COMMUNAL leaders have led by example in downloading the federal government’s COVIDSafe mobile phone app and are urging members of the community to do the same.
Released over the weekend, the app uses bluetooth to record a person’s contacts with other users, with that information able to be securely used for contact tracing if a person is diagnosed with COVID-19.
The government is encouraging all Australians to download and activate the app despite some in the wider community having expressed privacy concerns. Canberra has been working to address those concerns, while some media personalities and tech entrepreneurs have also encouraged Australians to get the app.
Executive Council of Australian Jewry president Jillian Segal said she has already done so.
“I strongly encourage members of our community to download and activate this app,” she said.
“The risk of misuse is slight compared to the health and social benefits of rapid, comprehensive and accurate contact by health officials with people who might have been exposed to infection”.

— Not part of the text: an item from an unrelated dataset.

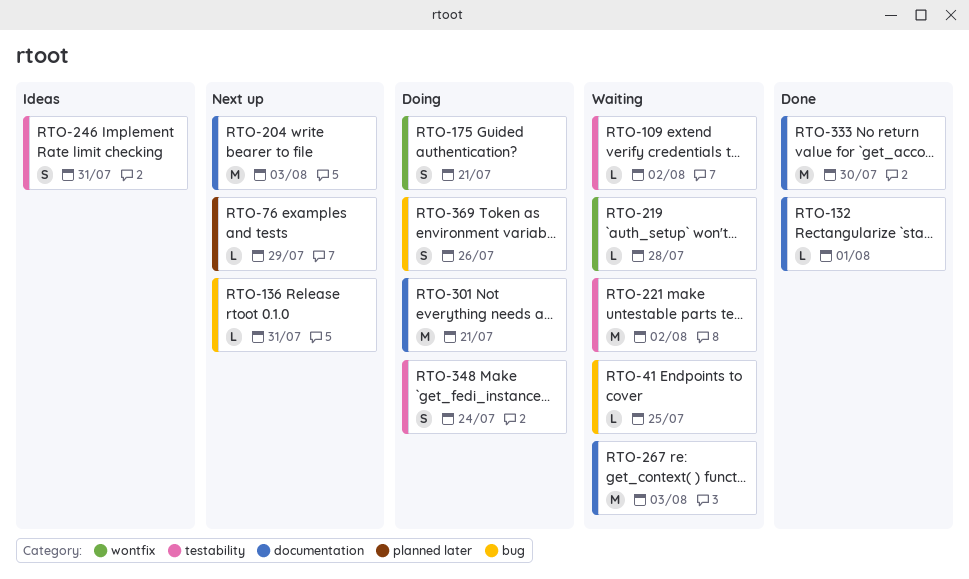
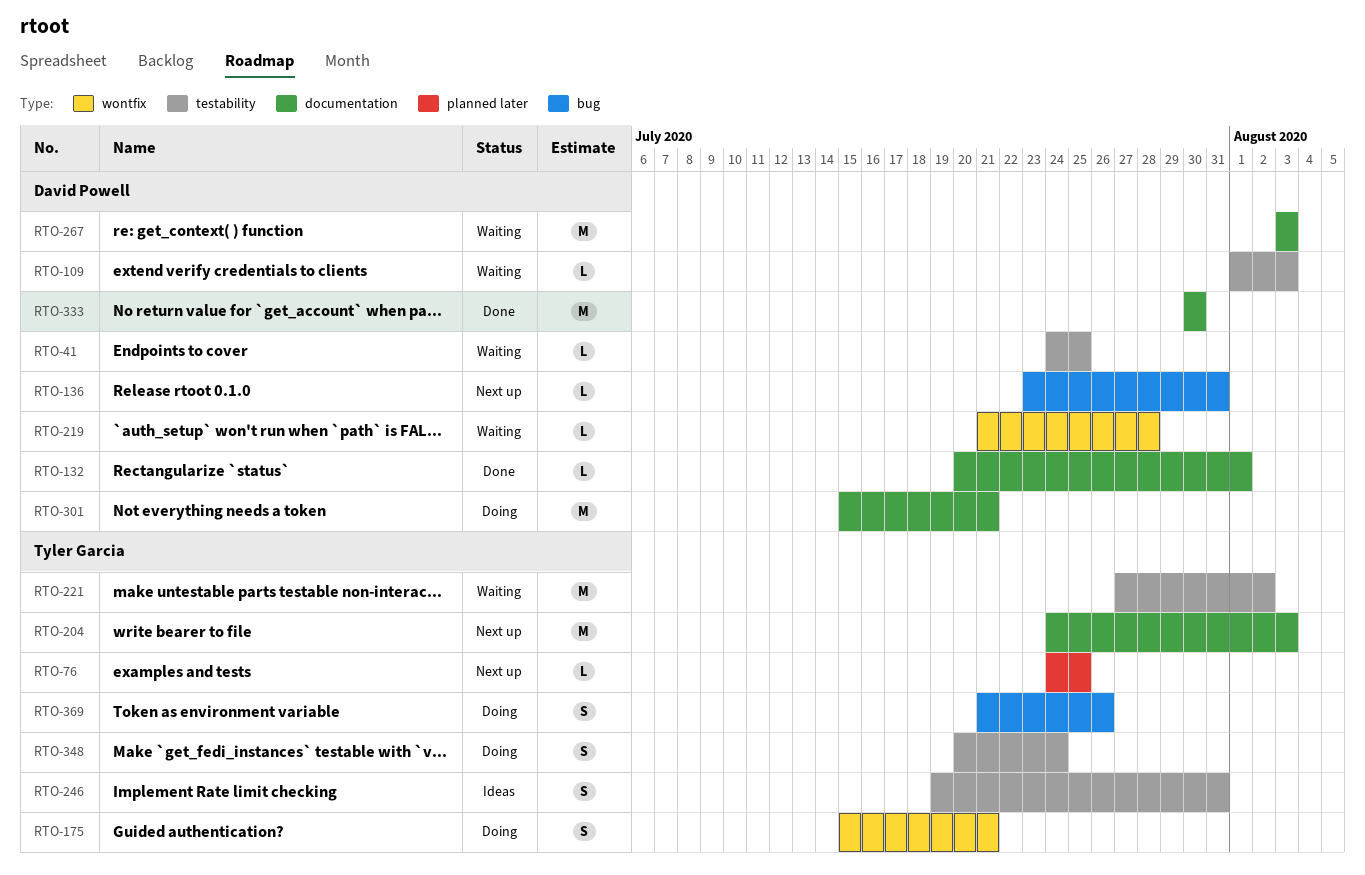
RTO-41, label: bug -> testability
RTO-76, due: Jul 29 -> Jul 25
RTO-109, due: Aug 2 -> Aug 3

Segal added, “The gradual easing of restrictions on movement and physical distancing as the number of reported new infections declines presents new challenges.
“The government has correctly sought a pathway back to a regularly functioning economy, but without setting off a second wave of infections. If this app means that we can ease social distancing and restrictions on movement, and begin a transition back to normal life, then it is worth it.”
NSW Jewish Board of Deputies president Lesli Berger has also downloaded the COVIDSafe app.
“I want to make sure my family are safe and to do my bit to keep our community safe,” he said.
“The response to this pandemic isn’t only the responsibility of government and health authorities. We all have a role to play, especially if we want to minimise the economic impact and have social distancing restrictions lifted as soon as possible.
“I encourage everyone to download the app.”
Jewish Community Council of Victoria president Jennifer Huppert also encouraged all members of the community to get the app.
“The virus and the restrictions imposed to limit its spread have had a significant impact on our community, and the widespread use of the app has the potential to both enable health authorities to track the spread of the virus and ease the restrictions we have all been living with,” she said.
Hatzolah in Melbourne sent out an email on Sunday with a link to download the app, while Hatzolah in Sydney also said it encouraged members of the Jewish community to use it.